Haciendo un último acopio de valor, mi madre trataba de

evitar la partida del hombre con el que había compartido toda

una vida. Años de desilusión y de alegría se le escapaban.

Tres obreros comenzaron a sellar la fosa y sentí el calor casi

hiriente de su mano cuando su llanto comprimido estalló con

toda su fuerza. Su cuerpo tembloroso agitaba el mío.

El sonido del cemento fresco cubriendo la fosa ahogó la

voz acariciada por el viento.” ….confortará mi alma; me guiará por

sendas de justicia por amor de su nombre…”.

Mi madre se abrazó tan tierna y desesperadamente de

mí que temí, por un instante, que su propia vida dependiera

de ello. Unos amigos ayudaban a rodear la tumba de las

flores que habían acompañado al viejo a la funeraria y la

brisa expandió su fragancia. .”…aunque ande en valle de sombra

de muerte, no temeré mal alguno, porque tú estarás conmigo; tu vara y tu cayado me infundirán aliento…”

Éste era sólo el fin de un largo y áspero camino. Y ella

había estado siempre a su lado en vigilia permanente. Tuvo

necesidad de mucho valor y entereza para llegar a este final

que ahora se resumía en un féretro cubierto, escondido bajo

tierra y celosamente guardado por una pequeña fortaleza

horizontal de cemento donde Luisito, mi hermano mayor, el

primero de sus hijos, escribió con pulso tembloroso: Luis

Manuel Guerrero Báez, 15 de agosto de 1910 – 31 de mayo

de 1978.

Finalmente ese viejo, duro y terco roble había caído y mi

madre necesitó valor para aceptarlo. En la fe, esa fuerza

inexplicable que se adquiere en la búsqueda de Dios, había

encontrado fortaleza suficiente para traspasar ese insondable

momento en que la vida y la eternidad parecen una sola. Y

seguía allí, de pie, inyectándonos el valor que ella extraía de su

dolor, y que ninguno de nosotros, sus hijos, poseíamos.

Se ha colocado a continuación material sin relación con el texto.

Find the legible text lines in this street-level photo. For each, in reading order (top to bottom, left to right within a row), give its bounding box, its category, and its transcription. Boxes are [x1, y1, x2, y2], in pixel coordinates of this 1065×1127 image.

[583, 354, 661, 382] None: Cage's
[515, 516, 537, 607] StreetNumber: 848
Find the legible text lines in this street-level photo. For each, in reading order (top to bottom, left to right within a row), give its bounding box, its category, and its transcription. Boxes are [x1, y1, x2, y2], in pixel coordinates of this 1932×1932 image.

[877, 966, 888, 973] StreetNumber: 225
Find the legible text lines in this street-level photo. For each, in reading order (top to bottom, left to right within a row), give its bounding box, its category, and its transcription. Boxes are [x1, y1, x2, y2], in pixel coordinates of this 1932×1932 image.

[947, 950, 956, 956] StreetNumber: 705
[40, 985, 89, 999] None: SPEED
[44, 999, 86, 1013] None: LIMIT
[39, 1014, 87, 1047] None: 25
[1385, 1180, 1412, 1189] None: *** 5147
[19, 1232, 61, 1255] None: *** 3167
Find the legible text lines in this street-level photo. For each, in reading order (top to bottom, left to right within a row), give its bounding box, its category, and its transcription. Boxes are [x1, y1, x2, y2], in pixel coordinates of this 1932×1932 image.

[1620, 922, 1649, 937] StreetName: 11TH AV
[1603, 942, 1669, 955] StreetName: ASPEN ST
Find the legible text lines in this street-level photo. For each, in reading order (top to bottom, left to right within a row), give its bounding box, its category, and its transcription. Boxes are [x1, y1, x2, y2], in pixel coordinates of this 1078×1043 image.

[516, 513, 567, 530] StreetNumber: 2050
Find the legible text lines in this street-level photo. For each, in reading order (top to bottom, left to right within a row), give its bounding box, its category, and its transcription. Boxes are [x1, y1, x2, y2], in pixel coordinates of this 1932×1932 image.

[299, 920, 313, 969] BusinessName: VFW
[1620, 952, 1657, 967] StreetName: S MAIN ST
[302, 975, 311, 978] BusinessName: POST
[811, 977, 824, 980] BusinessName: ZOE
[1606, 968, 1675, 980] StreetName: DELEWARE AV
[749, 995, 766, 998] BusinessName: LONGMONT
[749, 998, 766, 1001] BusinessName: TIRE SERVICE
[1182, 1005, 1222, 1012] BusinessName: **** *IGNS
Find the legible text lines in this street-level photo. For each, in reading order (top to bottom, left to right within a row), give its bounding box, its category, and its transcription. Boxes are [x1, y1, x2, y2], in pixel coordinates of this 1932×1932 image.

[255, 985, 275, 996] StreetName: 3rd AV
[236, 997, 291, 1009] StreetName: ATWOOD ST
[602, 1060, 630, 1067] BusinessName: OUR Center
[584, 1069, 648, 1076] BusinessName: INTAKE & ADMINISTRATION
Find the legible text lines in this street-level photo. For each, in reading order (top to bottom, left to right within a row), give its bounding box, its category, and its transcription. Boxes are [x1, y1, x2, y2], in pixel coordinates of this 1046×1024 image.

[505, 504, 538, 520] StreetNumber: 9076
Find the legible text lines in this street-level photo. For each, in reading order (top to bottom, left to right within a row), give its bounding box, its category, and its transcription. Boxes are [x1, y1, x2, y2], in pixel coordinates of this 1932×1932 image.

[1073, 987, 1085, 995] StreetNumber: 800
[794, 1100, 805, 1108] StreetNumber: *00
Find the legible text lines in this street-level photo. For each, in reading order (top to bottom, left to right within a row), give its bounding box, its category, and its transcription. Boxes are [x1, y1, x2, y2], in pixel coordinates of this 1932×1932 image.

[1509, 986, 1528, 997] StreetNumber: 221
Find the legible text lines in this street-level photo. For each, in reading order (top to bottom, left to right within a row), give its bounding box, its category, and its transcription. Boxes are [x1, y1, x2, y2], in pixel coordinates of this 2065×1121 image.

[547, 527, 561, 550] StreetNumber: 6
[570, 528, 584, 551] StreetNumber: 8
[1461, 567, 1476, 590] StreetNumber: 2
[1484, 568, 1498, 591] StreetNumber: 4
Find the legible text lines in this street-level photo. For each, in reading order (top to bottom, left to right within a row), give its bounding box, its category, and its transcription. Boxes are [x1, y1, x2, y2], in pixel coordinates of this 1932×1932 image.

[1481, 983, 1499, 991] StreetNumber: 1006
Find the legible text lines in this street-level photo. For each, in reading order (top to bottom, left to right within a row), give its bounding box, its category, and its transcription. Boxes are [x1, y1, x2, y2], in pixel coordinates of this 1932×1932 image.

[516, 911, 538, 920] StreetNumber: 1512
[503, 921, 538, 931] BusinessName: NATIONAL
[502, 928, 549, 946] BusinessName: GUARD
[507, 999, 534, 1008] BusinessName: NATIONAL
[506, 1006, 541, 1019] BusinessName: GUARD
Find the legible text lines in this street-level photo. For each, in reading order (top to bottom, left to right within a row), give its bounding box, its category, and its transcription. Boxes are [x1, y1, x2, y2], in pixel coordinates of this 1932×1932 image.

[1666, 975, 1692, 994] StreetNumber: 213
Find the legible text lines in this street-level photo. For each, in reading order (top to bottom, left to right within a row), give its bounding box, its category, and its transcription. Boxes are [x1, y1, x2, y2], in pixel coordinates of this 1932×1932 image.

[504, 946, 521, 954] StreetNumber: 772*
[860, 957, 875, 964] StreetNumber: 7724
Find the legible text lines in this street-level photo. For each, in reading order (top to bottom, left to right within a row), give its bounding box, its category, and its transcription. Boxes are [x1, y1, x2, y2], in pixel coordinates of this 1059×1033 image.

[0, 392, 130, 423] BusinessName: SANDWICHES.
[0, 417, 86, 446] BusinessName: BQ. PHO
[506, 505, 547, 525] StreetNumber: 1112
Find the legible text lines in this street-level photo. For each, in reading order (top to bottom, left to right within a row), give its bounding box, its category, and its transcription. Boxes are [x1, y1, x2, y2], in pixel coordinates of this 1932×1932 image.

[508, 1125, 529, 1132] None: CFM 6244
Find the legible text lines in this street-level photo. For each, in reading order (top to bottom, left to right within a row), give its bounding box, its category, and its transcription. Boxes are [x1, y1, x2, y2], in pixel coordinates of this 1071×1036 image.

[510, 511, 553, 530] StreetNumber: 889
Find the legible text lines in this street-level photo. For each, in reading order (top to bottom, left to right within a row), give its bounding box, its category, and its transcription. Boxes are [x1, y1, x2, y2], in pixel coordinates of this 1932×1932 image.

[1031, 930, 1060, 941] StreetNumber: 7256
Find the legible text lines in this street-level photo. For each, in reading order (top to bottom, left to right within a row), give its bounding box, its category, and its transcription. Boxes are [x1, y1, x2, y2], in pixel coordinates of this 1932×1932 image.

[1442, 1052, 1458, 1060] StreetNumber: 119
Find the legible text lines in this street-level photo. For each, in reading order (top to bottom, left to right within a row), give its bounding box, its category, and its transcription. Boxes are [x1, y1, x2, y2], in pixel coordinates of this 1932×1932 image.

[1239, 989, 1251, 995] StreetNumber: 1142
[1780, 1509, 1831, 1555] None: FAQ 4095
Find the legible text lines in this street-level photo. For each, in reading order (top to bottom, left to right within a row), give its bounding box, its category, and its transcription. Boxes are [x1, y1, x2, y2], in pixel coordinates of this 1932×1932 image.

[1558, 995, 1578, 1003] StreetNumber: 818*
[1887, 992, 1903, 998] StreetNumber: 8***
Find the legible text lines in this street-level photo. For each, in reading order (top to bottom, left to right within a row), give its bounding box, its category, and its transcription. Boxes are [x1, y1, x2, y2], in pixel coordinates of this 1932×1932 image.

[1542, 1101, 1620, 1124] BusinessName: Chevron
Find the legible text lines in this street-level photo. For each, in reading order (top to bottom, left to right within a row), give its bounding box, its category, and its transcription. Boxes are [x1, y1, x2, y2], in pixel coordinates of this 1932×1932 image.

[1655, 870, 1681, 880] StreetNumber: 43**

“.Aderezas mesa delante de mí en presencia de mis angustiadores; unges mi cabeza con aceite, mi copa está rebozando….”, se perdía la voz mezcladacon un sollozo lejano que el viento traía desde otro lado delcementerio.

Eilleen, la nieta que él llamaba .mi abejoncito., cortó una

flor y la sembró sobre la rústica cubierta de cemento. Ayeska,

la mayor de sus nietas, la imitó. La gente comenzó a retirarse

con lentitud, como si temiera dejarlo muy solo. Mi madre echó una última ojeada y en su empapado rostro casi infantil, a pesar de las arrugas y el dolor que estrujaba su alma, había una dignidad que no había visto antes. Se apretujó en el pecho de uno de nosotros y comenzamos el regreso a casa.

Todo allí lucía sin sentido. El aposento donde vivió sus

últimas horas, casi sin fuerzas y voluntad por efecto de tantas

dolencias, su cama alisada como aguardándole para una nueva

siesta, el sillón reclinable donde hojeó los últimos periódicos

con sus vivaces ojos apagados por la ceguera que le había

provocado la diabetes, el patio cuyos árboles llegaron a

descubrir, tal vez, primero que nosotros, la ternura que se

escondía detrás de sus manos ásperas que a los ocho años se

habían ya enfrentado con la vida.

A pesar de ese silencio podíamos sentir la extraña y dulce

sensación de que algo de él, inmaterial, seguía

acompañándonos. En alguna parte de mí podía aún escuchar

la última estrofa de ese salmo milagroso  “….ciertamente el bien y

la misericordia me seguirán todos los días de mi vida, y en la casa de Jehová moraré por largos días”.